Housing chief says 3-year target over public housing waiting time still on govt’s agenda

Hong Kong’s housing chief said on Monday that the waiting time target of around three years for a public rental housing flat in the city remains the government’s ultimate goal.

Ever since Hong Kong’s return to Chinese sovereignty in 1997, authorities have promised to bring down the average waiting time for families to enter public housing to three years. In May, the number of public housing applicants hit 245,000, with an average wait time of 6.1 years — the highest in over two decades.

Speaking at a Legco meeting today, Secretary for Housing Winnie Ho Wing-yin said authorities will continue to strive for the three-year target. However, she said several factors will affect applicants’ wait time.

She noted that there will be a relatively larger supply of public housing flats in the New Territories, and if applicants opt for flats on the Island side, their wait time will be stretched even longer.

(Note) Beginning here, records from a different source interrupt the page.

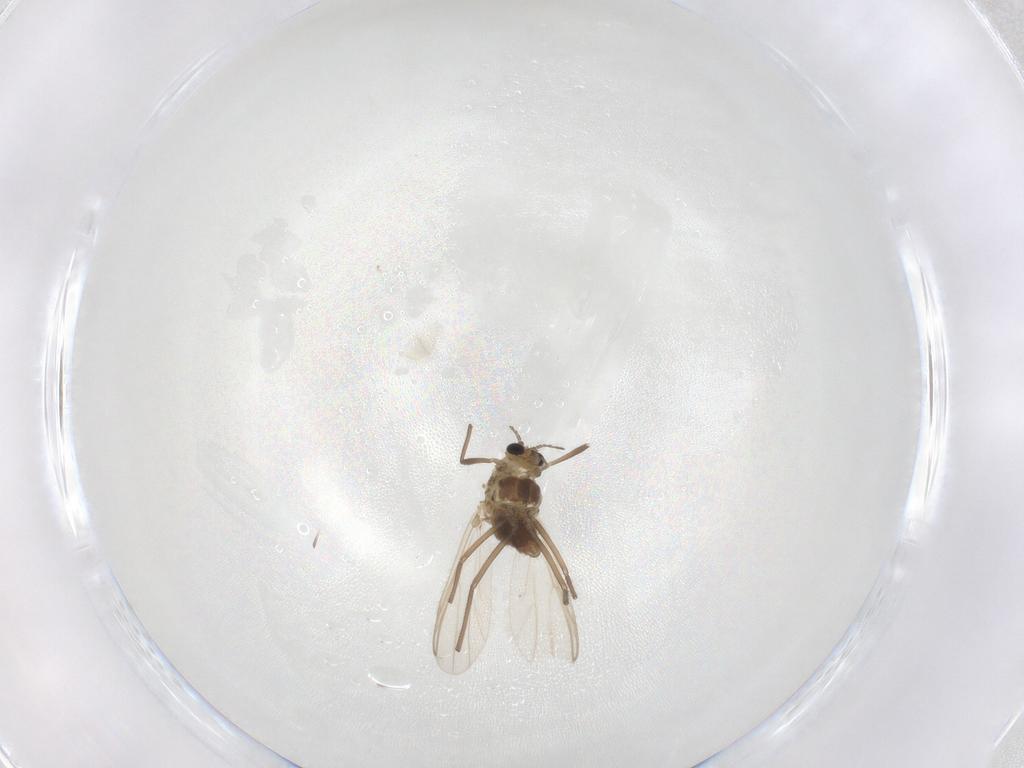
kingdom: Animalia
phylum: Arthropoda
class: Insecta
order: Diptera
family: Chironomidae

Meanwhile, lawmakers also raised concerns about whether authorities would set up a timeline to phase out subdivided units in Hong Kong.

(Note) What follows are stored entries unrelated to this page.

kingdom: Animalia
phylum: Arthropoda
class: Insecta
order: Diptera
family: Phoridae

In response, the housing chief said there will be an abundant supply of public housing units in the next 10 years, along with the introduction of the new Light Public Housing and transitional housing.

She believed that subdivided units of poor quality with expensive rents will no longer exist in Hong Kong within the next 10 years as there will be zero demand for such housing options.

Separately, lawmakers proposed authorities set up a reward program for tip-offs from residents or security guards on suspected cases of abuse in public housing units, and increase the penalty to free out more units.